- _WORK ORDER_
Write out the blog post below on the two-week swing in Treasury yields, word for word and in full.

- _DOCUMENT SEGMENT_
A Two-Week Rollercoaster in Yields

Market Blog
September 24, 2019

As shown in the LPL Chart of the Day, the 10-year Treasury yield jumped 34 basis points (0.34%) in the week ending September 13, then gave back half that gain in a 17 basis point (0.17%) slide last week. The benchmark yield hasn’t moved at least 15 basis points (0.15%) in two consecutive weeks since November 2016.


The 10-year yield’s rapid ascent earlier this month was sparked by optimistic trade headlines and improving economic data, especially regarding inflation. On September 13, the 10-year yield jumped 12 basis points (0.12%) amid news that U.S.  retail sales topped expectations and that China would exempt some agricultural products from tariffs. Treasuries’ swift selloff also caught investors off guard, spurring more selling and even higher yields (yields go up when bond prices fall). Then gravity kicked in, and the 10-year yield slid for five consecutive days as trade headlines turned negative and global worries took over.

“The recent rally in yields was historically strong, so we expected fixed income markets to recalibrate,” said LPL Financial Chief Investment Strategist John Lynch. “Even if we see progress in trade talks, the buying pressure in Treasuries could persist as the global economy recovers from trade disruptions and other central banks eye drastic monetary policy easing.”

- _GIVEN INFORMATION_
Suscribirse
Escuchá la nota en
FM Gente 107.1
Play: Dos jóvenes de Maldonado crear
---
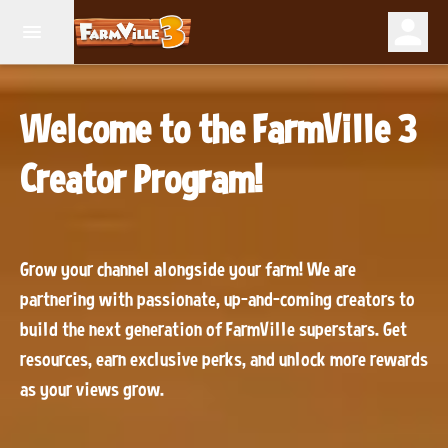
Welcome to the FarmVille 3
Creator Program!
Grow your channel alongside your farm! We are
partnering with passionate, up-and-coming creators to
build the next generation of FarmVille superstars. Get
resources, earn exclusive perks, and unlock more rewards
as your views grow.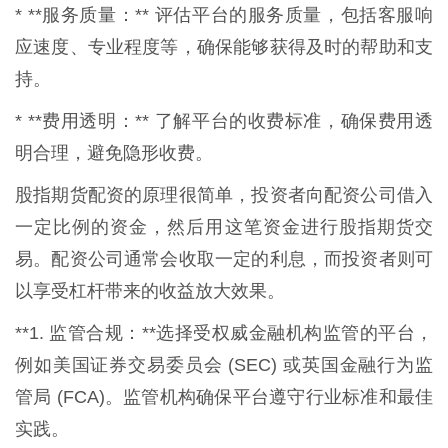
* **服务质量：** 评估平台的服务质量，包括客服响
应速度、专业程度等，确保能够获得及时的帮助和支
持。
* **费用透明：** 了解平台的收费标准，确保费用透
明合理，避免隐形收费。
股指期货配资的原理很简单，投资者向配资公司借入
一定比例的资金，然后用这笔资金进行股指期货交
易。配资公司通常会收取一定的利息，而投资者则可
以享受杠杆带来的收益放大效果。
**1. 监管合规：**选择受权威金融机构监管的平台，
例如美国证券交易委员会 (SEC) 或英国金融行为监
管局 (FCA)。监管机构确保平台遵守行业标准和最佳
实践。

- _OUTPUT FOR THIS TASK_
A Two-Week Rollercoaster in Yields

Market Blog
September 24, 2019

As shown in the LPL Chart of the Day, the 10-year Treasury yield jumped 34 basis points (0.34%) in the week ending September 13, then gave back half that gain in a 17 basis point (0.17%) slide last week. The benchmark yield hasn’t moved at least 15 basis points (0.15%) in two consecutive weeks since November 2016.


The 10-year yield’s rapid ascent earlier this month was sparked by optimistic trade headlines and improving economic data, especially regarding inflation. On September 13, the 10-year yield jumped 12 basis points (0.12%) amid news that U.S.  retail sales topped expectations and that China would exempt some agricultural products from tariffs. Treasuries’ swift selloff also caught investors off guard, spurring more selling and even higher yields (yields go up when bond prices fall). Then gravity kicked in, and the 10-year yield slid for five consecutive days as trade headlines turned negative and global worries took over.

“The recent rally in yields was historically strong, so we expected fixed income markets to recalibrate,” said LPL Financial Chief Investment Strategist John Lynch. “Even if we see progress in trade talks, the buying pressure in Treasuries could persist as the global economy recovers from trade disruptions and other central banks eye drastic monetary policy easing.”